KENYA – Pharmaceutical giant GlaxoSmithKline (GSK) has announced that it is pulling out of the Kenyan market in 2023 and its factory will remain open under its stand-alone affiliate Haleon amid the global overhaul of the multinational.
Its exit follows disappointing sales for many multinational pharmaceutical companies in the region in the face of competition from cheaper generics from India and locally manufactured medicines.
In July, the multinational healthcare firm spun off the consumer healthcare business and listed it separately as Haleon in shake-up to focus on the lucrative prescription drugs and vaccines business, which has brands like Augmentin, Zentel and Ventolin.
GSK, which mainly deals in prescription drugs and vaccines business, has made a bigger impact in Kenya with its malaria and HIV/AIDS drugs and antibiotics.
The firm said in a press release that it was exiting Kenya as it plans to adopt a distributor-led model to supply the country with its products.
“We will continue to supply our needed medicines and vaccines in Kenya, and we will work with our distribution partners towards a smooth transition in 2023,” the firm reassured.
GSK explained that its operation at Nairobi’s Industrial Area plant will remain open under Haleon, a consumer healthcare venture that deals in products like Sensodyne and Panadol, while noting that the facility will continue to make and sell over-the-counter products from Nairobi.
“The announcement we made was that for our GSK business, we would move to a direct distribution model.
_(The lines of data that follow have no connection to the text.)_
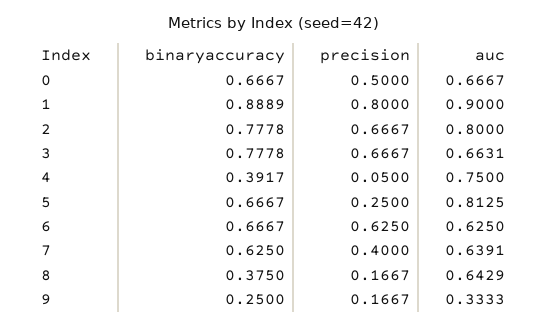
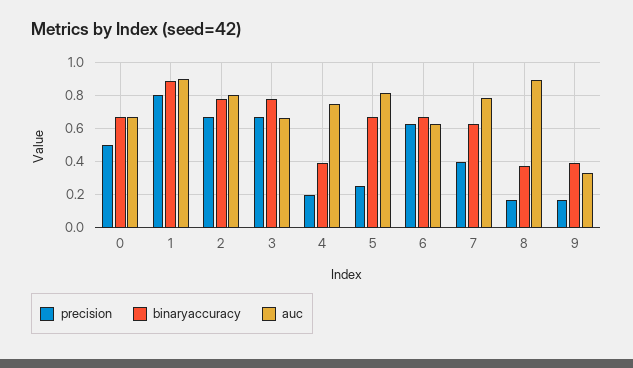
precision, 4: 0.05 -> 0.2
auc, 7: 0.6391 -> 0.8
auc, 8: 0.6429 -> 0.9
binaryaccuracy, 9: 0.25 -> 0.4

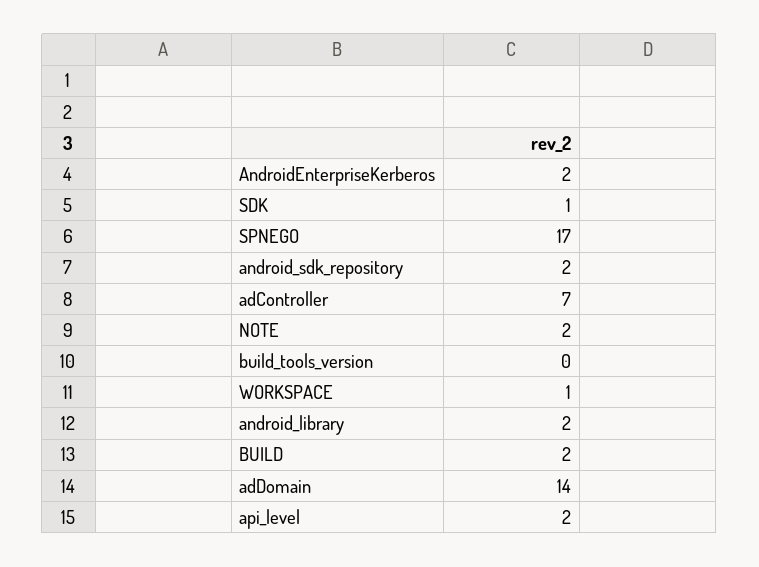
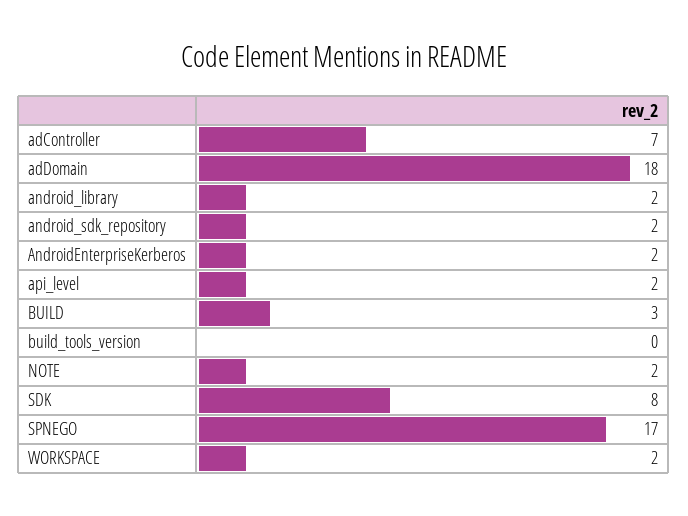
SDK: 1 -> 8
WORKSPACE: 1 -> 2
BUILD: 2 -> 3
adDomain: 14 -> 18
This means that instead of having a GSK commercial operation in the country we will supply our medicines and vaccines through a third party,” the firm said.
The manufacturing facility in Kenya is operated by Haleon and GSK was importing medicines and vaccines, whose sales were being handled by its management office, which will shut down.
The review of the Kenya operations comes nearly five years after the pharmaceutical giant announced it was cutting back operations in Africa.
It stopped marketing medicines to healthcare professionals in 29 sub-Saharan African markets but continued running local operations in Kenya and Nigeria while retaining representative offices in Cote d’Ivoire and Ghana, according to a newspaper article published by Business Daily.
“Yesterday, we informed employees in Kenya that we will move to a direct distribution model and our operations will be transferred to third-party distributors,” GSK said in an e-mail response to Business Daily.
Furthermore, healthcare stakeholders have expressed concerns about GlaxoSmithKline plans to shut down its commercial operations in Kenya next year as the move will cause job losses.